[Page images and extracted text]
——
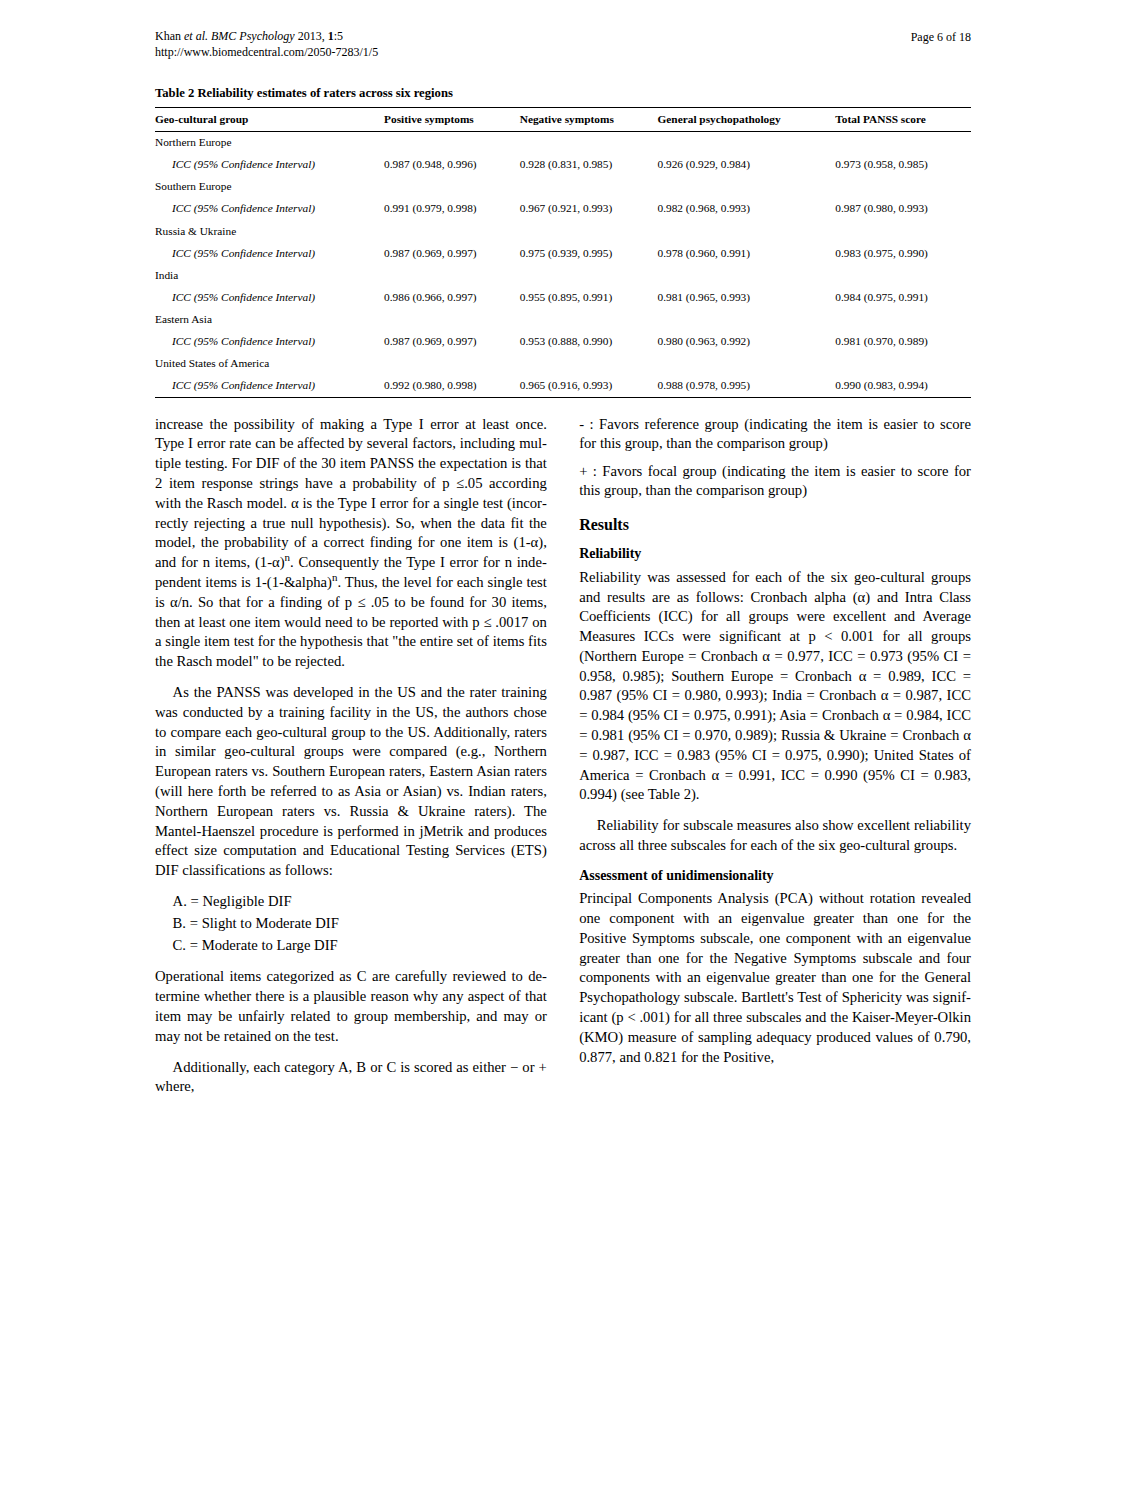Khan et al. BMC Psychology 2013, 1:5
http://www.biomedcentral.com/2050-7283/1/5
Page 6 of 18
Table 2 Reliability estimates of raters across six regions
| Geo-cultural group | Positive symptoms | Negative symptoms | General psychopathology | Total PANSS score |
| --- | --- | --- | --- | --- |
| Northern Europe | | | | |
| ICC (95% Confidence Interval) | 0.987 (0.948, 0.996) | 0.928 (0.831, 0.985) | 0.926 (0.929, 0.984) | 0.973 (0.958, 0.985) |
| Southern Europe | | | | |
| ICC (95% Confidence Interval) | 0.991 (0.979, 0.998) | 0.967 (0.921, 0.993) | 0.982 (0.968, 0.993) | 0.987 (0.980, 0.993) |
| Russia & Ukraine | | | | |
| ICC (95% Confidence Interval) | 0.987 (0.969, 0.997) | 0.975 (0.939, 0.995) | 0.978 (0.960, 0.991) | 0.983 (0.975, 0.990) |
| India | | | | |
| ICC (95% Confidence Interval) | 0.986 (0.966, 0.997) | 0.955 (0.895, 0.991) | 0.981 (0.965, 0.993) | 0.984 (0.975, 0.991) |
| Eastern Asia | | | | |
| ICC (95% Confidence Interval) | 0.987 (0.969, 0.997) | 0.953 (0.888, 0.990) | 0.980 (0.963, 0.992) | 0.981 (0.970, 0.989) |
| United States of America | | | | |
| ICC (95% Confidence Interval) | 0.992 (0.980, 0.998) | 0.965 (0.916, 0.993) | 0.988 (0.978, 0.995) | 0.990 (0.983, 0.994) |
increase the possibility of making a Type I error at least once. Type I error rate can be affected by several factors, including multiple testing. For DIF of the 30 item PANSS the expectation is that 2 item response strings have a probability of p ≤.05 according with the Rasch model. α is the Type I error for a single test (incorrectly rejecting a true null hypothesis). So, when the data fit the model, the probability of a correct finding for one item is (1-α), and for n items, (1-α)n. Consequently the Type I error for n independent items is 1-(1-&alpha)n. Thus, the level for each single test is α/n. So that for a finding of p ≤ .05 to be found for 30 items, then at least one item would need to be reported with p ≤ .0017 on a single item test for the hypothesis that "the entire set of items fits the Rasch model" to be rejected.
As the PANSS was developed in the US and the rater training was conducted by a training facility in the US, the authors chose to compare each geo-cultural group to the US. Additionally, raters in similar geo-cultural groups were compared (e.g., Northern European raters vs. Southern European raters, Eastern Asian raters (will here forth be referred to as Asia or Asian) vs. Indian raters, Northern European raters vs. Russia & Ukraine raters). The Mantel-Haenszel procedure is performed in jMetrik and produces effect size computation and Educational Testing Services (ETS) DIF classifications as follows:
A. = Negligible DIF
B. = Slight to Moderate DIF
C. = Moderate to Large DIF
Operational items categorized as C are carefully reviewed to determine whether there is a plausible reason why any aspect of that item may be unfairly related to group membership, and may or may not be retained on the test.
Additionally, each category A, B or C is scored as either − or + where,
- : Favors reference group (indicating the item is easier to score for this group, than the comparison group)
+ : Favors focal group (indicating the item is easier to score for this group, than the comparison group)
Results
Reliability
Reliability was assessed for each of the six geo-cultural groups and results are as follows: Cronbach alpha (α) and Intra Class Coefficients (ICC) for all groups were excellent and Average Measures ICCs were significant at p < 0.001 for all groups (Northern Europe = Cronbach α = 0.977, ICC = 0.973 (95% CI = 0.958, 0.985); Southern Europe = Cronbach α = 0.989, ICC = 0.987 (95% CI = 0.980, 0.993); India = Cronbach α = 0.987, ICC = 0.984 (95% CI = 0.975, 0.991); Asia = Cronbach α = 0.984, ICC = 0.981 (95% CI = 0.970, 0.989); Russia & Ukraine = Cronbach α = 0.987, ICC = 0.983 (95% CI = 0.975, 0.990); United States of America = Cronbach α = 0.991, ICC = 0.990 (95% CI = 0.983, 0.994) (see Table 2).
Reliability for subscale measures also show excellent reliability across all three subscales for each of the six geo-cultural groups.
Assessment of unidimensionality
Principal Components Analysis (PCA) without rotation revealed one component with an eigenvalue greater than one for the Positive Symptoms subscale, one component with an eigenvalue greater than one for the Negative Symptoms subscale and four components with an eigenvalue greater than one for the General Psychopathology subscale. Bartlett's Test of Sphericity was significant (p < .001) for all three subscales and the Kaiser-Meyer-Olkin (KMO) measure of sampling adequacy produced values of 0.790, 0.877, and 0.821 for the Positive,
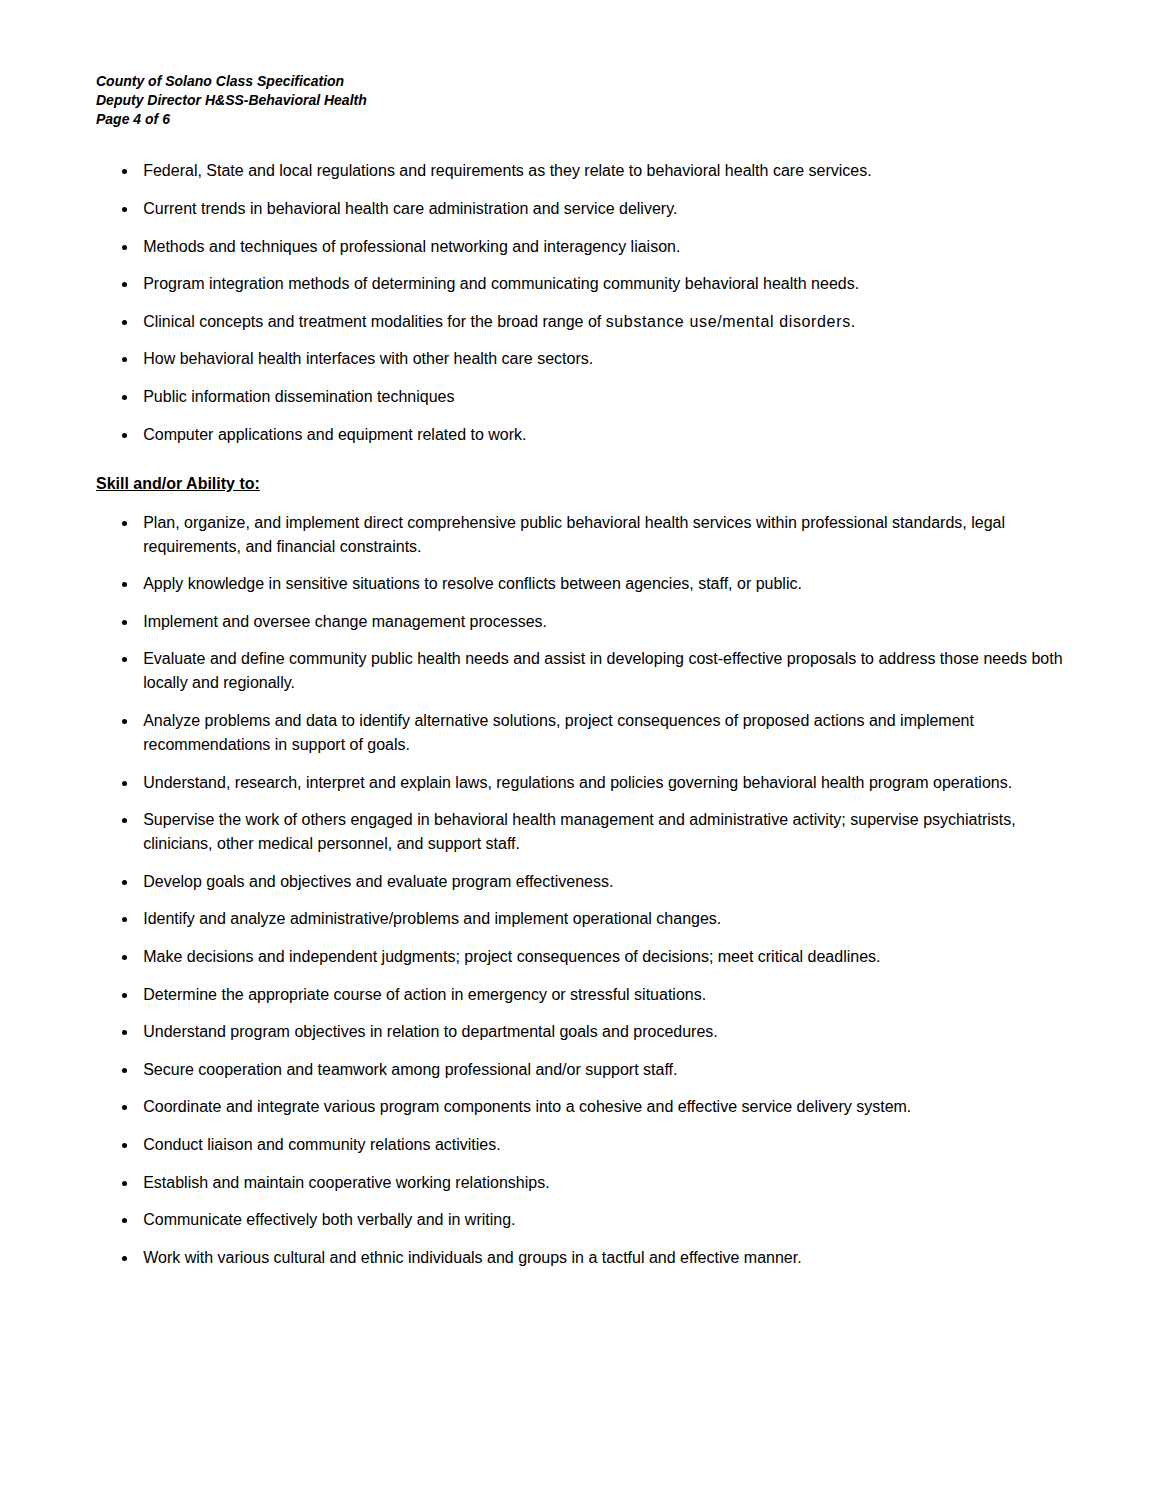County of Solano Class Specification
Deputy Director H&SS-Behavioral Health
Page 4 of 6
Federal, State and local regulations and requirements as they relate to behavioral health care services.
Current trends in behavioral health care administration and service delivery.
Methods and techniques of professional networking and interagency liaison.
Program integration methods of determining and communicating community behavioral health needs.
Clinical concepts and treatment modalities for the broad range of substance use/mental disorders.
How behavioral health interfaces with other health care sectors.
Public information dissemination techniques
Computer applications and equipment related to work.
Skill and/or Ability to:
Plan, organize, and implement direct comprehensive public behavioral health services within professional standards, legal requirements, and financial constraints.
Apply knowledge in sensitive situations to resolve conflicts between agencies, staff, or public.
Implement and oversee change management processes.
Evaluate and define community public health needs and assist in developing cost-effective proposals to address those needs both locally and regionally.
Analyze problems and data to identify alternative solutions, project consequences of proposed actions and implement recommendations in support of goals.
Understand, research, interpret and explain laws, regulations and policies governing behavioral health program operations.
Supervise the work of others engaged in behavioral health management and administrative activity; supervise psychiatrists, clinicians, other medical personnel, and support staff.
Develop goals and objectives and evaluate program effectiveness.
Identify and analyze administrative/problems and implement operational changes.
Make decisions and independent judgments; project consequences of decisions; meet critical deadlines.
Determine the appropriate course of action in emergency or stressful situations.
Understand program objectives in relation to departmental goals and procedures.
Secure cooperation and teamwork among professional and/or support staff.
Coordinate and integrate various program components into a cohesive and effective service delivery system.
Conduct liaison and community relations activities.
Establish and maintain cooperative working relationships.
Communicate effectively both verbally and in writing.
Work with various cultural and ethnic individuals and groups in a tactful and effective manner.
——
Your copy should match the records word for word, with the pictures removed.

__Answer for the task__
Khan et al. BMC Psychology 2013, 1:5
http://www.biomedcentral.com/2050-7283/1/5
Page 6 of 18
Table 2 Reliability estimates of raters across six regions
| Geo-cultural group | Positive symptoms | Negative symptoms | General psychopathology | Total PANSS score |
| --- | --- | --- | --- | --- |
| Northern Europe | | | | |
| ICC (95% Confidence Interval) | 0.987 (0.948, 0.996) | 0.928 (0.831, 0.985) | 0.926 (0.929, 0.984) | 0.973 (0.958, 0.985) |
| Southern Europe | | | | |
| ICC (95% Confidence Interval) | 0.991 (0.979, 0.998) | 0.967 (0.921, 0.993) | 0.982 (0.968, 0.993) | 0.987 (0.980, 0.993) |
| Russia & Ukraine | | | | |
| ICC (95% Confidence Interval) | 0.987 (0.969, 0.997) | 0.975 (0.939, 0.995) | 0.978 (0.960, 0.991) | 0.983 (0.975, 0.990) |
| India | | | | |
| ICC (95% Confidence Interval) | 0.986 (0.966, 0.997) | 0.955 (0.895, 0.991) | 0.981 (0.965, 0.993) | 0.984 (0.975, 0.991) |
| Eastern Asia | | | | |
| ICC (95% Confidence Interval) | 0.987 (0.969, 0.997) | 0.953 (0.888, 0.990) | 0.980 (0.963, 0.992) | 0.981 (0.970, 0.989) |
| United States of America | | | | |
| ICC (95% Confidence Interval) | 0.992 (0.980, 0.998) | 0.965 (0.916, 0.993) | 0.988 (0.978, 0.995) | 0.990 (0.983, 0.994) |
increase the possibility of making a Type I error at least once. Type I error rate can be affected by several factors, including multiple testing. For DIF of the 30 item PANSS the expectation is that 2 item response strings have a probability of p ≤.05 according with the Rasch model. α is the Type I error for a single test (incorrectly rejecting a true null hypothesis). So, when the data fit the model, the probability of a correct finding for one item is (1-α), and for n items, (1-α)n. Consequently the Type I error for n independent items is 1-(1-&alpha)n. Thus, the level for each single test is α/n. So that for a finding of p ≤ .05 to be found for 30 items, then at least one item would need to be reported with p ≤ .0017 on a single item test for the hypothesis that "the entire set of items fits the Rasch model" to be rejected.
As the PANSS was developed in the US and the rater training was conducted by a training facility in the US, the authors chose to compare each geo-cultural group to the US. Additionally, raters in similar geo-cultural groups were compared (e.g., Northern European raters vs. Southern European raters, Eastern Asian raters (will here forth be referred to as Asia or Asian) vs. Indian raters, Northern European raters vs. Russia & Ukraine raters). The Mantel-Haenszel procedure is performed in jMetrik and produces effect size computation and Educational Testing Services (ETS) DIF classifications as follows:
A. = Negligible DIF
B. = Slight to Moderate DIF
C. = Moderate to Large DIF
Operational items categorized as C are carefully reviewed to determine whether there is a plausible reason why any aspect of that item may be unfairly related to group membership, and may or may not be retained on the test.
Additionally, each category A, B or C is scored as either − or + where,
- : Favors reference group (indicating the item is easier to score for this group, than the comparison group)
+ : Favors focal group (indicating the item is easier to score for this group, than the comparison group)
Results
Reliability
Reliability was assessed for each of the six geo-cultural groups and results are as follows: Cronbach alpha (α) and Intra Class Coefficients (ICC) for all groups were excellent and Average Measures ICCs were significant at p < 0.001 for all groups (Northern Europe = Cronbach α = 0.977, ICC = 0.973 (95% CI = 0.958, 0.985); Southern Europe = Cronbach α = 0.989, ICC = 0.987 (95% CI = 0.980, 0.993); India = Cronbach α = 0.987, ICC = 0.984 (95% CI = 0.975, 0.991); Asia = Cronbach α = 0.984, ICC = 0.981 (95% CI = 0.970, 0.989); Russia & Ukraine = Cronbach α = 0.987, ICC = 0.983 (95% CI = 0.975, 0.990); United States of America = Cronbach α = 0.991, ICC = 0.990 (95% CI = 0.983, 0.994) (see Table 2).
Reliability for subscale measures also show excellent reliability across all three subscales for each of the six geo-cultural groups.
Assessment of unidimensionality
Principal Components Analysis (PCA) without rotation revealed one component with an eigenvalue greater than one for the Positive Symptoms subscale, one component with an eigenvalue greater than one for the Negative Symptoms subscale and four components with an eigenvalue greater than one for the General Psychopathology subscale. Bartlett's Test of Sphericity was significant (p < .001) for all three subscales and the Kaiser-Meyer-Olkin (KMO) measure of sampling adequacy produced values of 0.790, 0.877, and 0.821 for the Positive,
County of Solano Class Specification
Deputy Director H&SS-Behavioral Health
Page 4 of 6
Federal, State and local regulations and requirements as they relate to behavioral health care services.
Current trends in behavioral health care administration and service delivery.
Methods and techniques of professional networking and interagency liaison.
Program integration methods of determining and communicating community behavioral health needs.
Clinical concepts and treatment modalities for the broad range of substance use/mental disorders.
How behavioral health interfaces with other health care sectors.
Public information dissemination techniques
Computer applications and equipment related to work.
Skill and/or Ability to:
Plan, organize, and implement direct comprehensive public behavioral health services within professional standards, legal requirements, and financial constraints.
Apply knowledge in sensitive situations to resolve conflicts between agencies, staff, or public.
Implement and oversee change management processes.
Evaluate and define community public health needs and assist in developing cost-effective proposals to address those needs both locally and regionally.
Analyze problems and data to identify alternative solutions, project consequences of proposed actions and implement recommendations in support of goals.
Understand, research, interpret and explain laws, regulations and policies governing behavioral health program operations.
Supervise the work of others engaged in behavioral health management and administrative activity; supervise psychiatrists, clinicians, other medical personnel, and support staff.
Develop goals and objectives and evaluate program effectiveness.
Identify and analyze administrative/problems and implement operational changes.
Make decisions and independent judgments; project consequences of decisions; meet critical deadlines.
Determine the appropriate course of action in emergency or stressful situations.
Understand program objectives in relation to departmental goals and procedures.
Secure cooperation and teamwork among professional and/or support staff.
Coordinate and integrate various program components into a cohesive and effective service delivery system.
Conduct liaison and community relations activities.
Establish and maintain cooperative working relationships.
Communicate effectively both verbally and in writing.
Work with various cultural and ethnic individuals and groups in a tactful and effective manner.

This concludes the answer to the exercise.